Thank you, Mayor Truskolaski.  Thank you, City of Białystok, for hosting such a poignant and important celebration.  I’m so honored to join members of the diplomatic and religious communities, survivors, and their families.  This is a very special moment of remembrance.  And may I say it is also a very important moment of triumph. 

 Because as we stand today with Judith Pisar, Leah Pisar, Alexandra Pisar, and members of the Pisar family to share in this day, one can see clearly a full circle.  It was here in Bialystok where Samuel Pisar experienced the hope and innocence of early childhood.  It was here also, as Samuel Pisar put it in “Of Blood and Hope” that he experienced “a collapse of a world” and was victimized in the world’s worst crime, the Holocaust.   

 And it is here in 2023, when the Pisar family returns to pay homage, that we see triumph.  A beautiful family that has not only survived, but thrived, defying the very intentions of the architects and executioners of the Holocaust. 

As we heard moments ago from Secretary Blinken and his mother, Judith Pisar.  Samuel Pisar’s story is one of survival and resilience, of tragedy to triumph.  But there are many others – including within Pisar’s own family – whose story didn’t have the same ending.  The systemic annihilation of millions of Jews, the use of sophisticated engineering to execute mass murder.  The number of people who took part in that mass murder in different ways.  And that as it occurred there was so much indifference. 

And from that I want to draw an observation of something very special.  One of the central legacies of the Holocaust is recognition of the importance of not being indifferent and the need–the imperative–to rise to a higher moral calling.  All of us on this day stand on ground where the Holocaust was perpetrated.  History looms large in today’s Poland.  And that history helped inform action in Poland in 2022 and 2023. 

 

In 2022 and 2023, Poland has not been indifferent.  Millions of refugees fleeing Russia’s horrific attack have come to Poland, welcomed by signs at border crossings “Tutaj jestescie Bezpieczni” (Here you are safe).  Running into the open arms of people willing to take them into their homes and into their hearts. 

 

In 2022 and 2023 the Polish people have risen to a higher moral calling.  Poland has acted like a humanitarian superpower. 
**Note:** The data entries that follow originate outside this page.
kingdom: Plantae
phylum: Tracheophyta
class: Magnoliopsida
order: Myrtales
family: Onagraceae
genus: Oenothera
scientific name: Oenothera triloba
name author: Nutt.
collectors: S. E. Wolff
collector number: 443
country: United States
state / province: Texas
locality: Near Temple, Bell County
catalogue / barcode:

In that way, Samual Pisar has triumphed.  His narrative, and the narratives of so many other survivors, triumphed, and has produced a better world.   
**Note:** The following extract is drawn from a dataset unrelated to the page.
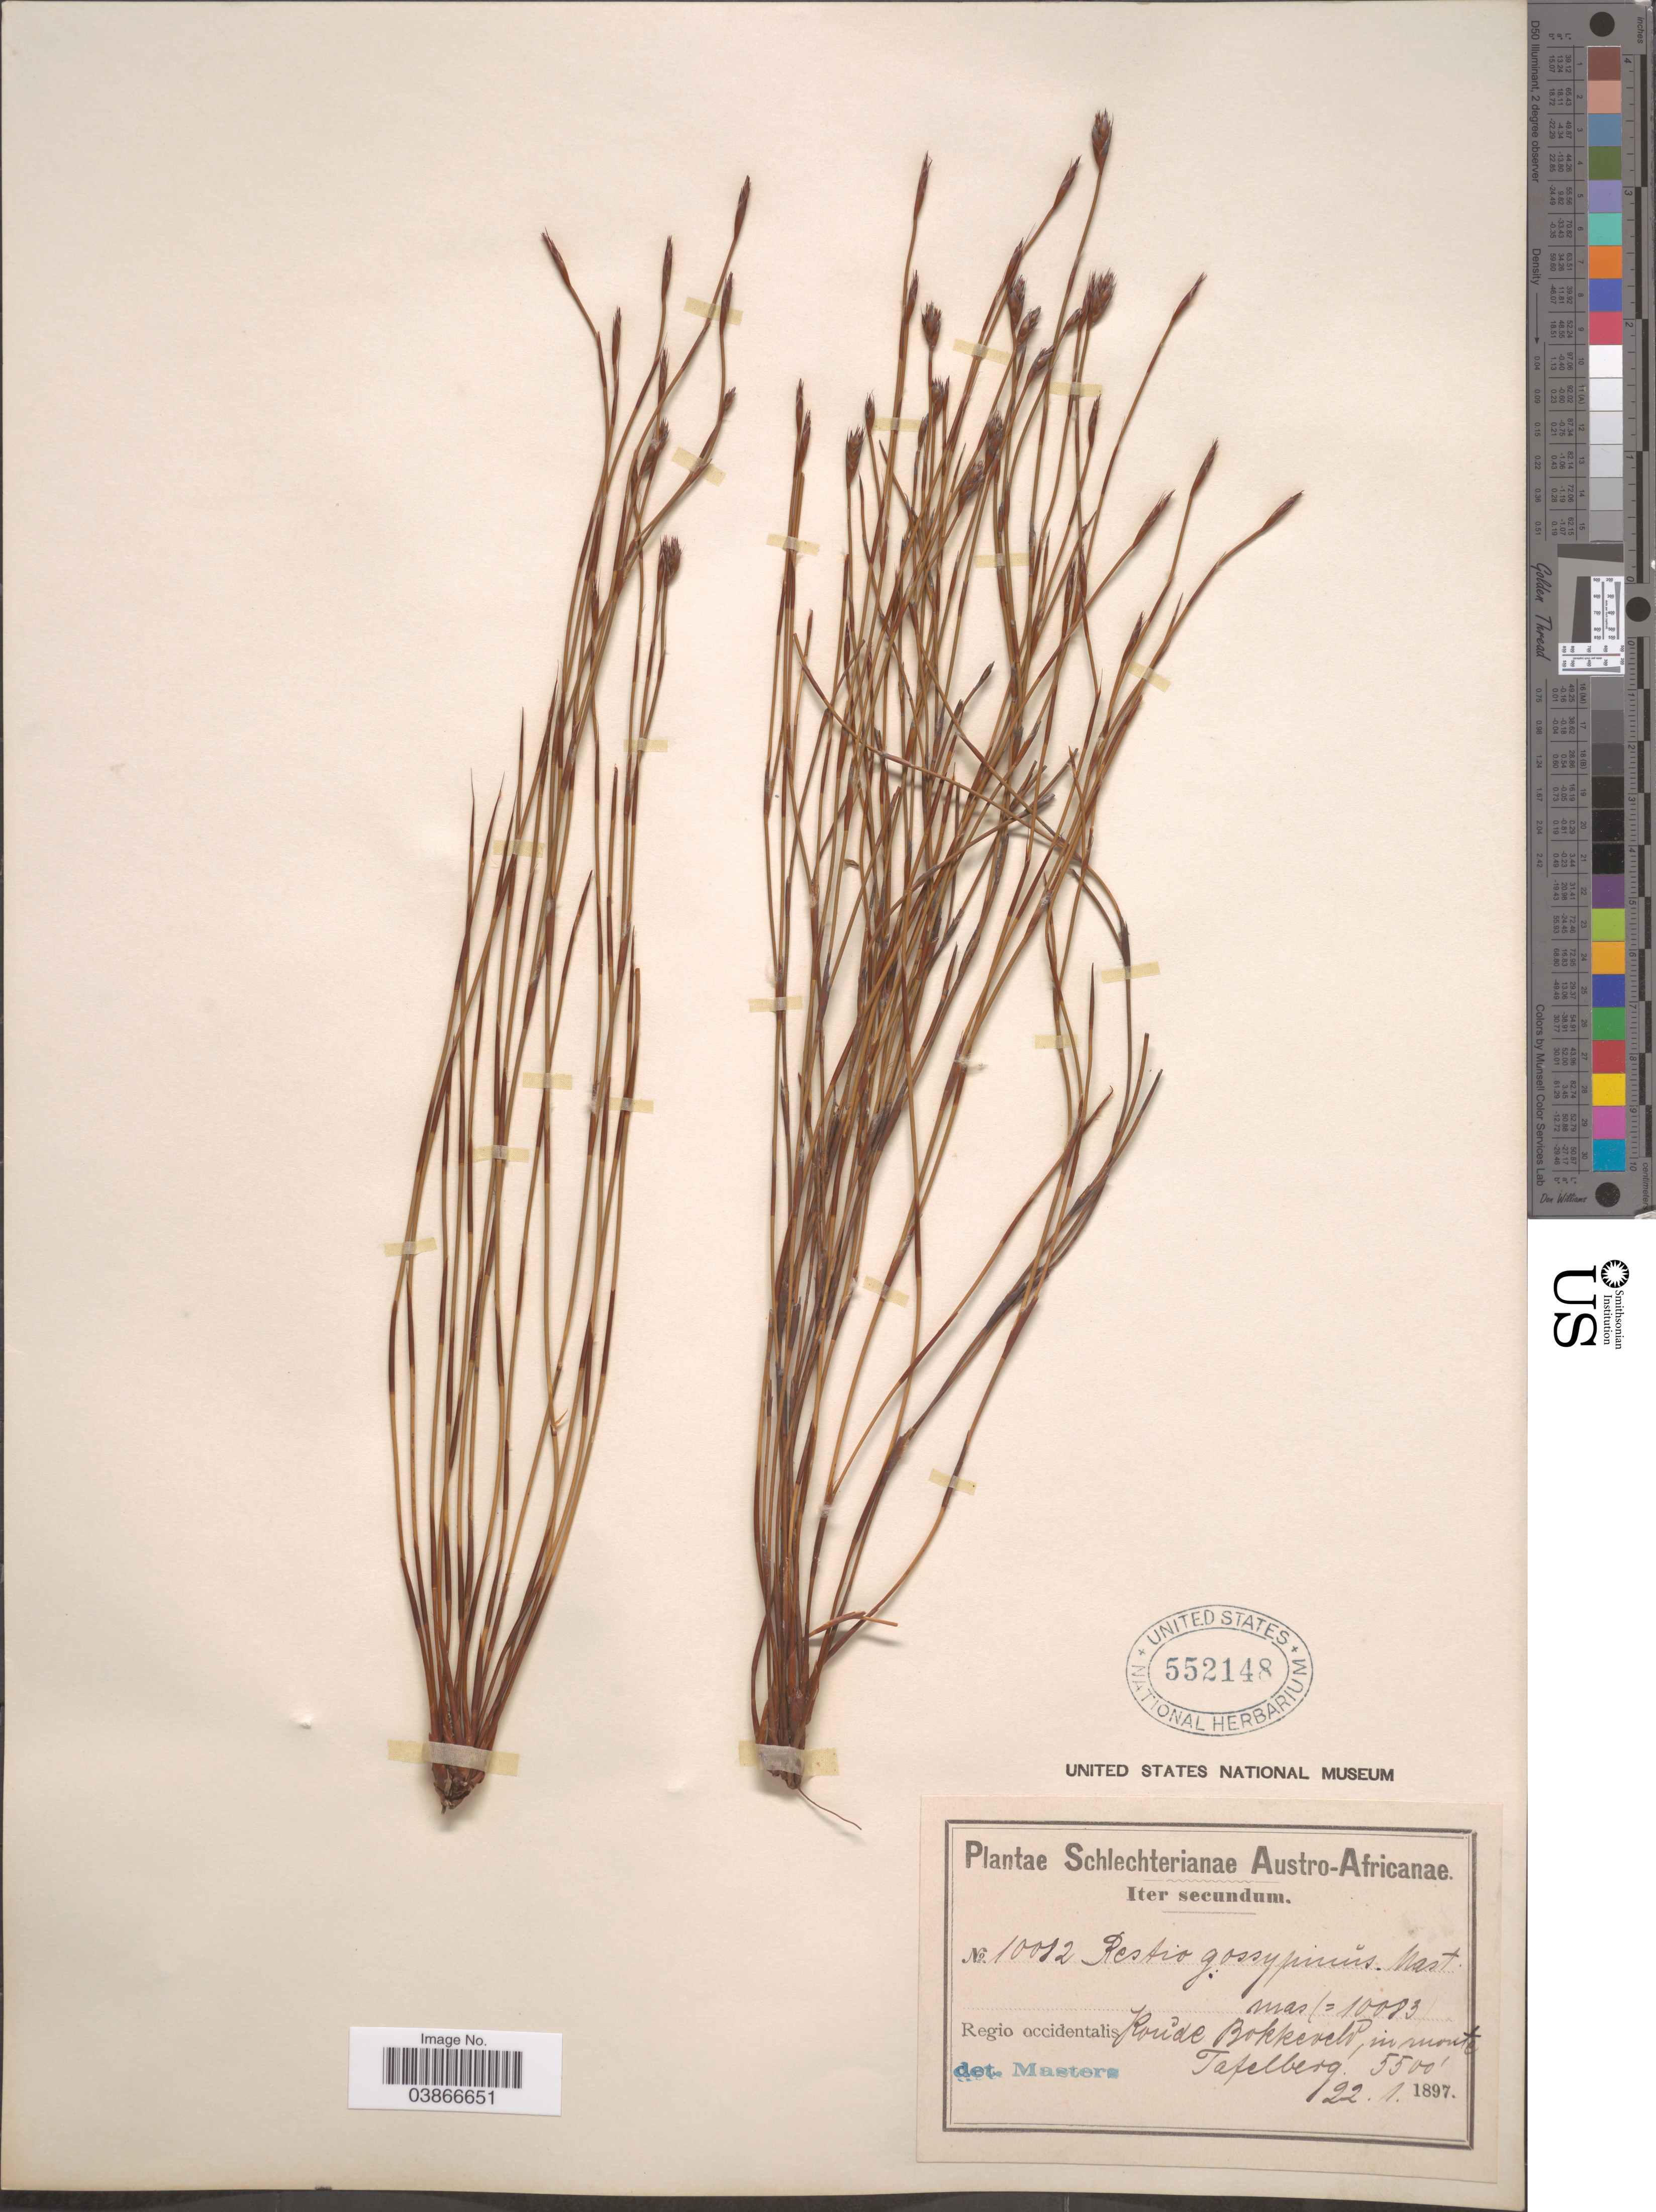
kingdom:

Poland, the United States, and like-minded countries around the globe are standing united – not just by words but by actions – that we will not remain indifferent.  That we will help the brave people of Ukraine and provide hope for a better future for the next generation.  This is one way to honor the legacy of Samual Pisar and what he stood for. 

 As Pisar wrote in his book, “As long as hope pulsates within us like blood, redemption is possible.  Like survival itself, for society, for a people, for a nation.  The lessons I have culled from the crucible of real life, whatever I know about the undoing of nations and the triumph of hope pulsates within us like blood, redemption is possible, like survival itself, for a society, for a people, for an individual…. even in conditions that stagger the mind.”